Belle looked at her friend for a moment with a silence that had something satirical in it.

“What is Mr. Hammond’s class?”

“Don’t you know? Mr. Hammond is a millionaire. He moves in the very best society. He could marry almost any woman in England, except royalty. I know dukes, even, who would feel honored by an alliance with Mr. Hammond.”

All this time it had not occurred to Belle, in her simplicity, that she could possibly be regarded by the great lady beside her as a rival, and a dangerous rival, to her own daughter. She only felt that something very dear to her was at stake, and she wrestled for it blindly.

“Is that simply because he is rich?” she demanded, with the scorn which youth always feels for wealth.

“Not entirely,” the marchioness answered, mildly, “though, of course, that has a great deal to do with it. But Mr. Hammond comes of a most respectable family, I believe. I have heard that his father was quite a gentleman towards the end of his life. And then he has a fine political career before him; he is in Parliament, and may be in the Cabinet. You can’t expect him to throw all that away to marry you, my dear.”

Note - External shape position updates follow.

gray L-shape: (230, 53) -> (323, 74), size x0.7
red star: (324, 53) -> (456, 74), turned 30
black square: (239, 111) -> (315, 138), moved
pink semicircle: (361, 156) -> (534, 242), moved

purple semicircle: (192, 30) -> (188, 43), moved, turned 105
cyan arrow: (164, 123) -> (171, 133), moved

Belle began to fear that she was going to be beaten.

“And would he? Would it be such a very great disgrace?” she murmured below her breath.

I don’t say that it would,” replied her deeply sympathizing friend; “but society would consider it so. You see, we can none of us do all that we like. There are many things that I should like to do, but I dare not. We all feel inclined to rebel sometimes and gratify our own inclinations, but we are restrained by a higher law.”

“What higher law is there than the loyal instinct of our own hearts?” demanded Belle, with a flash of indignation.

“My dear, the prejudices of society! Its feelings must be respected. We have to mould our lives accordingly.”

“Why? Why should we obey such a code? Why should we cringe to this bogie you call society? Why should we make ourselves slaves to one another’s shadows?”

The marchioness drew herself up and regarded her young friend with real pain.

“Miss Yorke, you quite surprise me. I am shocked to hear you use such language. Do you realize what you are saying? You called society a bogie!”

“I was wrong. It is something more.”

“It is true that its dictates sometimes appear harsh and unreasonable, but that is the same for all of us. Why should you expect to be an exception to the rule more than others?”

“Shall I tell you?” All the bitterness of her newly acquired knowledge rang out in Belle’s voice. “Because I am one of the victims of society; because it placed its brand upon me before ever I was born. Society has made me an outlaw, and therefore I owe it no allegiance, and I will give it none. You tell me that because I am a public singer I have no right to the friendship of an honorable man; that there are whispers in circulation against my name already. Let them whisper! I have done with all that. I shall not abandon my friends at society’s bidding, and I won’t give up the man I love because it tells me—I won’t do it!”

The marchioness rose, deeply shocked and grieved.

“Really, I can’t stay here—”

Again the sudden loudness of the sounds from the concert-room. Again the door stood open, and John Hammond in the doorway.